*** Opening of THE INPUT ***

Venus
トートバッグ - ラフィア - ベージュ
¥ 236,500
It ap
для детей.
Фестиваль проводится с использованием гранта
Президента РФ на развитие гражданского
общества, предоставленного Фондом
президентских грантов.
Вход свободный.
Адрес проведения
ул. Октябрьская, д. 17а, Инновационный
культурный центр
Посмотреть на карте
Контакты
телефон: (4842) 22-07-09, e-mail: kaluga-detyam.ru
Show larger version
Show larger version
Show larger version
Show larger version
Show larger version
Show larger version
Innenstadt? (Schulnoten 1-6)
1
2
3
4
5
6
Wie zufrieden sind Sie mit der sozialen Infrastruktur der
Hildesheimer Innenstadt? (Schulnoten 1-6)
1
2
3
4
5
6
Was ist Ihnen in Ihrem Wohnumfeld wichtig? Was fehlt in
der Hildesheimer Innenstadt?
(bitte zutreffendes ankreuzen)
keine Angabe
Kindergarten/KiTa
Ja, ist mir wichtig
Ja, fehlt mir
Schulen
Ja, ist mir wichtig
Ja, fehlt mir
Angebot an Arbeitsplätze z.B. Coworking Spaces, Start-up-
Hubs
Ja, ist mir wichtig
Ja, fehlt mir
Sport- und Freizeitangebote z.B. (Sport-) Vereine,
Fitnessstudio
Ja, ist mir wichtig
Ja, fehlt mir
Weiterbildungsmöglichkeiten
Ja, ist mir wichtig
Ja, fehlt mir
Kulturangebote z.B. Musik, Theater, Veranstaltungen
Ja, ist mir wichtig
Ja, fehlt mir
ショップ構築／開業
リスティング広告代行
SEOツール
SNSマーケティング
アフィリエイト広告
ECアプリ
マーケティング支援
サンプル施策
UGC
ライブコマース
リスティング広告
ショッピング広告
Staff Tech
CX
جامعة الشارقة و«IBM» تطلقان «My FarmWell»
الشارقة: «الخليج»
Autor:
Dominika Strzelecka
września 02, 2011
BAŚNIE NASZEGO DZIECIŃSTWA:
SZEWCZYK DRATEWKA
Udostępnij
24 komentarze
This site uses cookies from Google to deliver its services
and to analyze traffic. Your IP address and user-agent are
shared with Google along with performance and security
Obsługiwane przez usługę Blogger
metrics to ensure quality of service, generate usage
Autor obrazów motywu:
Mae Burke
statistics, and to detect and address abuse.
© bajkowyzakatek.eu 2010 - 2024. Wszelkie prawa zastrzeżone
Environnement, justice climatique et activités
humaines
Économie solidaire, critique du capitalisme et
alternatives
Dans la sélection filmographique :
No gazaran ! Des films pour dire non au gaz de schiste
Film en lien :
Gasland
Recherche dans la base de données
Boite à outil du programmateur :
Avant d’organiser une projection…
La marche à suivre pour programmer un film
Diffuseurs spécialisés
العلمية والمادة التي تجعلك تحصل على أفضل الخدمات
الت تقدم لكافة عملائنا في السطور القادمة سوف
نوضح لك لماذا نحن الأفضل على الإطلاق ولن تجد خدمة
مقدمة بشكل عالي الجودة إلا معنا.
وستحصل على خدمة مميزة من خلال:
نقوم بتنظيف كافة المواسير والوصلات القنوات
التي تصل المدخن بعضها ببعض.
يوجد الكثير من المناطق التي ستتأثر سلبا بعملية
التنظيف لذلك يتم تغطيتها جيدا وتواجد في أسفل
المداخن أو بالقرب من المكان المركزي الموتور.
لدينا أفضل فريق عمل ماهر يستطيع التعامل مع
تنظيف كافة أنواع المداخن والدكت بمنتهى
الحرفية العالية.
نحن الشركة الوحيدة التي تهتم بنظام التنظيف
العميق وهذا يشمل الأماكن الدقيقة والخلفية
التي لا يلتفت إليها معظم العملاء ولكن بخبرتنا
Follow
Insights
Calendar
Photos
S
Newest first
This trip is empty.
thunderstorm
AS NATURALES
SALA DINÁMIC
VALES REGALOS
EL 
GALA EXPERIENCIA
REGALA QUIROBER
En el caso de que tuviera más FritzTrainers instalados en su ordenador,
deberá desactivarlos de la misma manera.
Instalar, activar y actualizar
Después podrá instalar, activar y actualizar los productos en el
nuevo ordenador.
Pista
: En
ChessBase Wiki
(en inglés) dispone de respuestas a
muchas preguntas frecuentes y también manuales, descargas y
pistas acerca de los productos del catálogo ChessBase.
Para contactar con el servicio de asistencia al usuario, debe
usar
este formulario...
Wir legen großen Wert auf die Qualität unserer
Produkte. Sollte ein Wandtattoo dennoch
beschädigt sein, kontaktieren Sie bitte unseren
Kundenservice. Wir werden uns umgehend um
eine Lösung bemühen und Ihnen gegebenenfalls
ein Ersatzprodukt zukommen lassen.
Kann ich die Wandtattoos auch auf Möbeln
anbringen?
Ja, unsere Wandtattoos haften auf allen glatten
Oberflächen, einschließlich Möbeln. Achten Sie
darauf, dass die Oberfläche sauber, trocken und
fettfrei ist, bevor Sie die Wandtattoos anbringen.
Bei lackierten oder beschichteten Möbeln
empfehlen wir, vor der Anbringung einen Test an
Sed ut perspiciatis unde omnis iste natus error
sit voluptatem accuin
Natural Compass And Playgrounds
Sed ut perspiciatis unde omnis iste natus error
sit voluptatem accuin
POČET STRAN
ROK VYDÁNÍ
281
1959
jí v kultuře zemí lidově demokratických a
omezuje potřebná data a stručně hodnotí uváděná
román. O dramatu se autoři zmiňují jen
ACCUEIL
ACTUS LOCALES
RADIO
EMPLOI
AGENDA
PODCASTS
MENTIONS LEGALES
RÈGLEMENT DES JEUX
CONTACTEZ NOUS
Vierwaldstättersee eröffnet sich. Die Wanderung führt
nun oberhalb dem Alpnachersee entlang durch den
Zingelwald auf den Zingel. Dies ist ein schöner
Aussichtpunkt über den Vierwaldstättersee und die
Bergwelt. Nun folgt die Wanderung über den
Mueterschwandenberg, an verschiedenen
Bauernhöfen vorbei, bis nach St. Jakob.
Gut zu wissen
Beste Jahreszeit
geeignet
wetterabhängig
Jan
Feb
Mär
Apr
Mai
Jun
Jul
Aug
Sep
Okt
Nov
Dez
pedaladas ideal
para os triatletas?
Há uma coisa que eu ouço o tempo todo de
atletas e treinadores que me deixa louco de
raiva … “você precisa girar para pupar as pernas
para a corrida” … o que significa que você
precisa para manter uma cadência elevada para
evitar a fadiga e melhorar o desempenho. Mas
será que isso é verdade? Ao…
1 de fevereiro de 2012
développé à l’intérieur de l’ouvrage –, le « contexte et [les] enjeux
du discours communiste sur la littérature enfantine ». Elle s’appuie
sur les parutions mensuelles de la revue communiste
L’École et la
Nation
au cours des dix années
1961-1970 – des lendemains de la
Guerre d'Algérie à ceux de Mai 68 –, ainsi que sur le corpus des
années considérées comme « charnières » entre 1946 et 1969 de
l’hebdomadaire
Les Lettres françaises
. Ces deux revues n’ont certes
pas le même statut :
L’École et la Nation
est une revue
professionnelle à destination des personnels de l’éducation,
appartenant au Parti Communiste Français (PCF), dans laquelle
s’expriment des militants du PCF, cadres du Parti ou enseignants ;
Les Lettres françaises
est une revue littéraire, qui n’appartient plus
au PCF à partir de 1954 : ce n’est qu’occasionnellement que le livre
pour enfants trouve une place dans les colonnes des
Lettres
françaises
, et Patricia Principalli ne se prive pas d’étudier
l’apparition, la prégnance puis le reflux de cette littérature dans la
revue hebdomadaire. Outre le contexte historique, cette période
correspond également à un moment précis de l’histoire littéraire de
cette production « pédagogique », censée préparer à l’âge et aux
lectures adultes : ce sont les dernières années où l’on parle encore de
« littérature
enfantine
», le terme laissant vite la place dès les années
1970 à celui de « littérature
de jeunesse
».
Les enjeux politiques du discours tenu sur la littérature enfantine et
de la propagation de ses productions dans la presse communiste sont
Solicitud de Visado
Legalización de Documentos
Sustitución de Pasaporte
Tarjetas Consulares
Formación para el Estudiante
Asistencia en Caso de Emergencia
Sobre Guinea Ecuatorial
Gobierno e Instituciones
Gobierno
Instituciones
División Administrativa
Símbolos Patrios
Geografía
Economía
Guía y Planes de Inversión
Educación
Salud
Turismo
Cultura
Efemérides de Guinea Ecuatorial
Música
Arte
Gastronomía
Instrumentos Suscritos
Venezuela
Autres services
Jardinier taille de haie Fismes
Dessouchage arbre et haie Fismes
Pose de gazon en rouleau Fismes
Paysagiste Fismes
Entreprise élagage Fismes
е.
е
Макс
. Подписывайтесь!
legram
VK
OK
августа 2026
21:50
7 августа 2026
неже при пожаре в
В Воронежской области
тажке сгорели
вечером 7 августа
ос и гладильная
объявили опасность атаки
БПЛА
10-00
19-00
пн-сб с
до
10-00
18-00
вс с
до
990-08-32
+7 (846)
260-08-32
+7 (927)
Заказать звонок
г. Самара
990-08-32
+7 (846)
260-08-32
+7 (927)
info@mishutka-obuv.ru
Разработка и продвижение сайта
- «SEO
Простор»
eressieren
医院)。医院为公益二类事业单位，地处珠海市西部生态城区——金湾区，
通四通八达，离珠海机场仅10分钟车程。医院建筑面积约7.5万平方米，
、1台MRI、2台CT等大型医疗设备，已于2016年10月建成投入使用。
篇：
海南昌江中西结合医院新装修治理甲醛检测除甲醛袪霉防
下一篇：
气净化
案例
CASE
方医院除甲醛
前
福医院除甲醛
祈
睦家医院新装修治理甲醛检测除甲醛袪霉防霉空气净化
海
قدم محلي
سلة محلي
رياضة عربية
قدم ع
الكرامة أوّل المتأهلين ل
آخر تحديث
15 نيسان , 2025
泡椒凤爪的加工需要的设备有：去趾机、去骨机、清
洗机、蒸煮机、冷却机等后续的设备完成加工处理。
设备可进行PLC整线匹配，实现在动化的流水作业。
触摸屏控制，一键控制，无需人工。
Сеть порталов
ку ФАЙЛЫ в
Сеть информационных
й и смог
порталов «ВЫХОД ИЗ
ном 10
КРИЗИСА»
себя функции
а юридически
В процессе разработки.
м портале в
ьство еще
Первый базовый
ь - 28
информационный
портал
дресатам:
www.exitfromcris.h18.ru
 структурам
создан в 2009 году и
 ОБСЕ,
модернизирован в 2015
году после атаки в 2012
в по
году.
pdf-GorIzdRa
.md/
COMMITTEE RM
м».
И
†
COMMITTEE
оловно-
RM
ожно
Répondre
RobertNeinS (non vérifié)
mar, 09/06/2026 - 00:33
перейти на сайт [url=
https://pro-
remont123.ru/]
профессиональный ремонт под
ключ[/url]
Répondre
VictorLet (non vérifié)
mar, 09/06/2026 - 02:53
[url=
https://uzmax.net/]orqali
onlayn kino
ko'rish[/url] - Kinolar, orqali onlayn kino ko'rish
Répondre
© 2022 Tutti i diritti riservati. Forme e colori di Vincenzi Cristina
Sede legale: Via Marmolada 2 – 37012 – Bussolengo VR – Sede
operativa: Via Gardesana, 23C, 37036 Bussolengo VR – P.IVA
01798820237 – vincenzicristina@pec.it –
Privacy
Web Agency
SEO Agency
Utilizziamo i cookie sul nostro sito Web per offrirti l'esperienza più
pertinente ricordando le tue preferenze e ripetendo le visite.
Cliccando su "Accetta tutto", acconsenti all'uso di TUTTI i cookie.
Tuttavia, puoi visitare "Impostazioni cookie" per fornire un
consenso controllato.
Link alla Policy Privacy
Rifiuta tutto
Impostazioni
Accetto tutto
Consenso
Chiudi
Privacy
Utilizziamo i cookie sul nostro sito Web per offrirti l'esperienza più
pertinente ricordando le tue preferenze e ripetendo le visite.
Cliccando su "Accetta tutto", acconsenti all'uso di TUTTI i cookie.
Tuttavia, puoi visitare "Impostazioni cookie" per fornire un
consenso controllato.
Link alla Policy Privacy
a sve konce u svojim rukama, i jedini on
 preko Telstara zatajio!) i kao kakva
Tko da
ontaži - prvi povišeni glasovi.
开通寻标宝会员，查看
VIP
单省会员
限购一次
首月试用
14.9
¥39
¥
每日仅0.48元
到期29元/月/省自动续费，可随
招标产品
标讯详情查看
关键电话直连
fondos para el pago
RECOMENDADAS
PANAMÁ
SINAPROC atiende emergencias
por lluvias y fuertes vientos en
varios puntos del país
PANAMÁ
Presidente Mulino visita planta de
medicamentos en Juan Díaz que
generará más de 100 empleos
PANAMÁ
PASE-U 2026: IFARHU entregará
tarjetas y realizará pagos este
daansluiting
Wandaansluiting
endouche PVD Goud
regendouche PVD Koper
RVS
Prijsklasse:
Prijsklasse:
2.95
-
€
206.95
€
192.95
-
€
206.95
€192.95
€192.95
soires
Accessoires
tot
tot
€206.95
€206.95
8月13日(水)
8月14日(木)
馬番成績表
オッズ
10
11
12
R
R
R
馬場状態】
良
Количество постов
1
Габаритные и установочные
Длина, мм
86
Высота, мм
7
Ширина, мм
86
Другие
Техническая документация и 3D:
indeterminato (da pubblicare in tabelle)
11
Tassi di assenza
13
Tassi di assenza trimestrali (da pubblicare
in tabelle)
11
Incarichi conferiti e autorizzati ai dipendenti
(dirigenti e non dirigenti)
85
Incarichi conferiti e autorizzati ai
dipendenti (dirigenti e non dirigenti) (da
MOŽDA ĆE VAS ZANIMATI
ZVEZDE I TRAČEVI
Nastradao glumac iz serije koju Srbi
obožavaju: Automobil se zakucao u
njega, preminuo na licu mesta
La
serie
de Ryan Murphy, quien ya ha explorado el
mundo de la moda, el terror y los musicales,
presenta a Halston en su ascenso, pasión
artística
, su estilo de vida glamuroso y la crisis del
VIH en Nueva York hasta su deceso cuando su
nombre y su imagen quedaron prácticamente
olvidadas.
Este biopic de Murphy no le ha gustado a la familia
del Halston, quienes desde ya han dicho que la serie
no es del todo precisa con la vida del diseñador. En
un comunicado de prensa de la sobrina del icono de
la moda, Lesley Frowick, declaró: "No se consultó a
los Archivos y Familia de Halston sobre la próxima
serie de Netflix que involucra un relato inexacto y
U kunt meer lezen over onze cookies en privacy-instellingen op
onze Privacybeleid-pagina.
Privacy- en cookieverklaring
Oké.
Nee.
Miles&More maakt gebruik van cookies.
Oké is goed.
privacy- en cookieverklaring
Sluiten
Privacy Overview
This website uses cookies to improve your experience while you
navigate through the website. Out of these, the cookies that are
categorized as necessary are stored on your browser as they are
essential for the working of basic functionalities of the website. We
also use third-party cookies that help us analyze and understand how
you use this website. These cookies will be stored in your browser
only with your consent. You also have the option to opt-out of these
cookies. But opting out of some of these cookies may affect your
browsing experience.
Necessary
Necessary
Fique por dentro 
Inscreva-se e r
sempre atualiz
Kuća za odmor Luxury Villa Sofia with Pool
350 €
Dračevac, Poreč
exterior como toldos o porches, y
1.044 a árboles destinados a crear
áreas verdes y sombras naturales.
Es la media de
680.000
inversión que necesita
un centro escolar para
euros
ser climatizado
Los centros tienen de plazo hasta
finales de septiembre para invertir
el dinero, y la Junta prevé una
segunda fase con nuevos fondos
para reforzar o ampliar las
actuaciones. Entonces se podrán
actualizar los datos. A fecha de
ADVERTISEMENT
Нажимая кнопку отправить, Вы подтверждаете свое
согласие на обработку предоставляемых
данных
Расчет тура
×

*** Close of THE INPUT ***

(ACTION ITEM): Repeat, character for character, the lines of the material above from the line with "pour enfants trouve" through the line with "Formación para el Estudiante".

(PROBLEM SOLUTION):
pour enfants trouve une place dans les colonnes des
Lettres
françaises
, et Patricia Principalli ne se prive pas d’étudier
l’apparition, la prégnance puis le reflux de cette littérature dans la
revue hebdomadaire. Outre le contexte historique, cette période
correspond également à un moment précis de l’histoire littéraire de
cette production « pédagogique », censée préparer à l’âge et aux
lectures adultes : ce sont les dernières années où l’on parle encore de
« littérature
enfantine
», le terme laissant vite la place dès les années
1970 à celui de « littérature
de jeunesse
».
Les enjeux politiques du discours tenu sur la littérature enfantine et
de la propagation de ses productions dans la presse communiste sont
Solicitud de Visado
Legalización de Documentos
Sustitución de Pasaporte
Tarjetas Consulares
Formación para el Estudiante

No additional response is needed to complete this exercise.